The Wired blog 26B Stroke 6 reports on the arguments AT&T and the US government made to an appeals court hearing motions in the case the EFF brought against the phone giant for their presumed part in the government's program(s) to spy on Americans. In essence AT&T seems to have argued that the case against the telecom for allegedly helping the government spy on Americans is too secret for any court, despite the Administration's admission it did spy on Americans without warrants.

3 of 312 comments (clear)

  1. 27B Stroke 6 by The+Famous+Brett+Wat · · Score: 5, Informative

    Get it right: the blog name is "27B Stroke 6" which is a beautiful reference to the out-of-control bureaucracy in Terry Gilliam's movie "Brazil".

    --
    proof, n. A demonstration that a conclusion is implied by certain premises and axioms.
    1. Re:27B Stroke 6 by Tim+C · · Score: 5, Informative

      For those not in the know (as the wiki article doesn't seem to mention it), a "27B stroke 6" is a form that Harry Tuttle says he'd have to fill in before he could do anything to help, even if your apartment is on fire. (I forget the exact quote, but it's something like "I couldn't even give you a glass of water if your apartment was on fire without filling in a 27B/6 first")

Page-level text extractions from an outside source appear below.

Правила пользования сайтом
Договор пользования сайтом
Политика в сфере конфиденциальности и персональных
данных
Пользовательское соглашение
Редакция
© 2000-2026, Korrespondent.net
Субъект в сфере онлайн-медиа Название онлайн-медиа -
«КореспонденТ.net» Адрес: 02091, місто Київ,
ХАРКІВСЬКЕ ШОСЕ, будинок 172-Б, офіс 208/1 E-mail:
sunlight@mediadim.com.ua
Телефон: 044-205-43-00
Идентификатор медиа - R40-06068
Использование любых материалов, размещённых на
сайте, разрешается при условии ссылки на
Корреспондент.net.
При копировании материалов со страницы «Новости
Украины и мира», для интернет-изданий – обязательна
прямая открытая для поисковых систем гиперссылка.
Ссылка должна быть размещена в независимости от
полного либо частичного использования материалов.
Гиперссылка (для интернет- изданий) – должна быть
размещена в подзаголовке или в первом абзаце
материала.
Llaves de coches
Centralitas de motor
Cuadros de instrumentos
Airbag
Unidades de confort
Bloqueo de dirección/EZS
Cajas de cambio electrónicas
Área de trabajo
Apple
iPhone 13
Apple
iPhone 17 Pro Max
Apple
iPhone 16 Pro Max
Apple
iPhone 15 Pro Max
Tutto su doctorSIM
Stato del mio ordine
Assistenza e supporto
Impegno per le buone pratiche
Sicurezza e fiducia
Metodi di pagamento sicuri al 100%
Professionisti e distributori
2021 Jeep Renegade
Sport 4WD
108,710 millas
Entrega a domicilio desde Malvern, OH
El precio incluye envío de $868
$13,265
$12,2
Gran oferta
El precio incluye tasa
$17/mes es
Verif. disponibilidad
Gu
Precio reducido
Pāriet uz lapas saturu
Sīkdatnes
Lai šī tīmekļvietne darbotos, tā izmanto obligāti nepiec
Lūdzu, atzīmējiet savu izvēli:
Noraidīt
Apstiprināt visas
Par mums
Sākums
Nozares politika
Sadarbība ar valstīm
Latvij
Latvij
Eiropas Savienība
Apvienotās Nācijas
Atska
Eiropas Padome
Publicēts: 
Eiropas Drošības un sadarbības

  2. Re:How's that for logic by krlynch · · Score: 5, Informative

    That's not what they're claiming at all. From their brief, starting bottom of page 1:

    In light of [the Government's] invocation of the state secrets privilege, Plaintiffs will not
    have access to the evidence necessary to establish standing, and, just as important,
    AT&T will be prevented from tendering any evidence that would disprove it.
    Firmly established precedent mandates that a case must be dismissed whenever it
    becomes clear that the state secrets privilege will prevent a plaintiff from proving a
    necessary element of his case or a defendant from defending itself fully on an
    issue. In cases such as this one, where there is "no hope of a complete record and
    adversarial development of the issue," the only proper result is to dismiss the
    complaint.

    where the quotes are from previous cases.

    Contrary to the blog's claims, AT&T is NOT saying that national security prevents them from litigating ... they are saying that the Government's actions prevent both the plaintiffs AND themselves from litigating: the plaintiffs can't show they have standing without access to information AT&T doesn't have and hence can't produce, and AT&T can't obtain material is needs to defend itself. The Government, not AT&T, has claimed the state secret privilege. It's the same result perhaps, but for a very different set of reasons than the blog post claims. I'm not going to take a position on the state secrets privilege here, but a full debate on the issue needs to correctly state the facts.